Against that background and with Bellettini and Vaccarello’s current approach in mind, which Bellettini says also sees them “looking at how [they] can create efficiencies in advertising and promotion” (which would arguably be a welcome alternative given that big brands’ runway shows routinely cost upwards of $1 million each (with a questionable return on investment) and total ad spending by the likes of LVMH is “growing at the fastest rate” in recent years, reaching $6.3 billion in 2018), Saint Laurent seems to be on to something that is larger – and more sustainable – than simply removing itself from the fashion calendar, which is noteworthy but also not an absolute solution to a difficult conundrum.
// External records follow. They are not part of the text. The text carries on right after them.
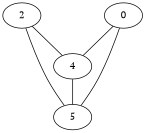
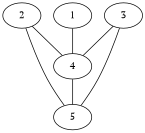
  graph {
    chromaticNumber=4
    fontname="PT Serif"
    node [fontname="PT Serif"]
    edge [fontname="PT Serif"]
+   1
    4
    2
    5
-   3 [label=0]
+   3
+   1 -- 4
    4 -- 5
    2 -- 4
    2 -- 5
    3 -- 4
    3 -- 5
  }
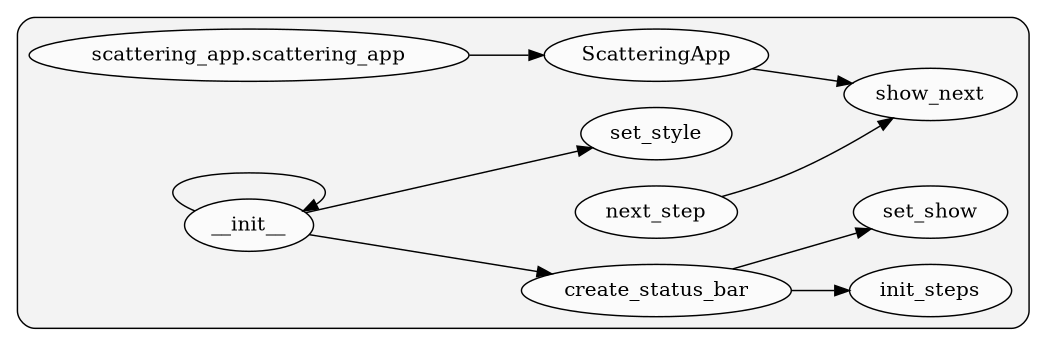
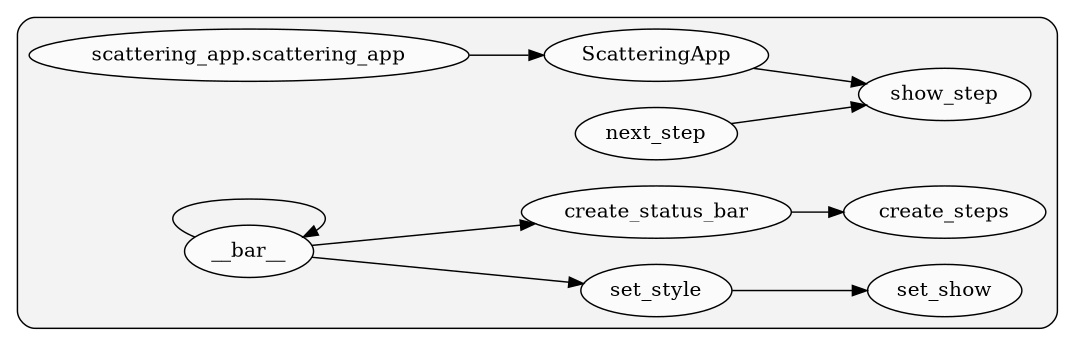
  digraph {
    rankdir=LR
    node [fillcolor="#ffffffb2" fontcolor="#000000" group=0 style=filled]
    edge [color="#000000" style=solid]
    n1 [label="scattering_app.scattering_app"]
    n2 [label=ScatteringApp]
-   n3 [label=__init__]
+   n3 [label=__bar__]
    n4 [label=create_status_bar]
-   n5 [label=init_steps]
+   n5 [label=create_steps]
    n6 [label=next_step]
    n7 [label=set_show]
    n8 [label=set_style]
-   n9 [label=show_next]
+   n9 [label=show_step]
    subgraph cluster_1 {
      fillcolor="#80808018"
      style="filled,rounded"
      n1
      n2
      n3
      n4
      n5
      n6
      n7
      n8
      n9
    }
    n1 -> n2
    n2 -> n9
    n3 -> n3
    n3 -> n4
    n3 -> n8
    n4 -> n5
-   n4 -> n7
+   n8 -> n7
    n6 -> n9
  }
This is all to say that ultimately, the questions that brands should be asking need to go much further than the logistics of fashion week and whether or not they should participate. Instead, they should revolve around and focus more significantly on how brands can operate in a more measured manner – and maybe even operate more cost-efficiently from a marketing perspective and beyond (something that very well could coincide with a less season-specific model) – with their approach to producing and marketing goods while still achieving financial growth and therefore, pleasing shareholders. It seems that Saint Laurent is asking these questions and to a large extent, may be leading the way on this.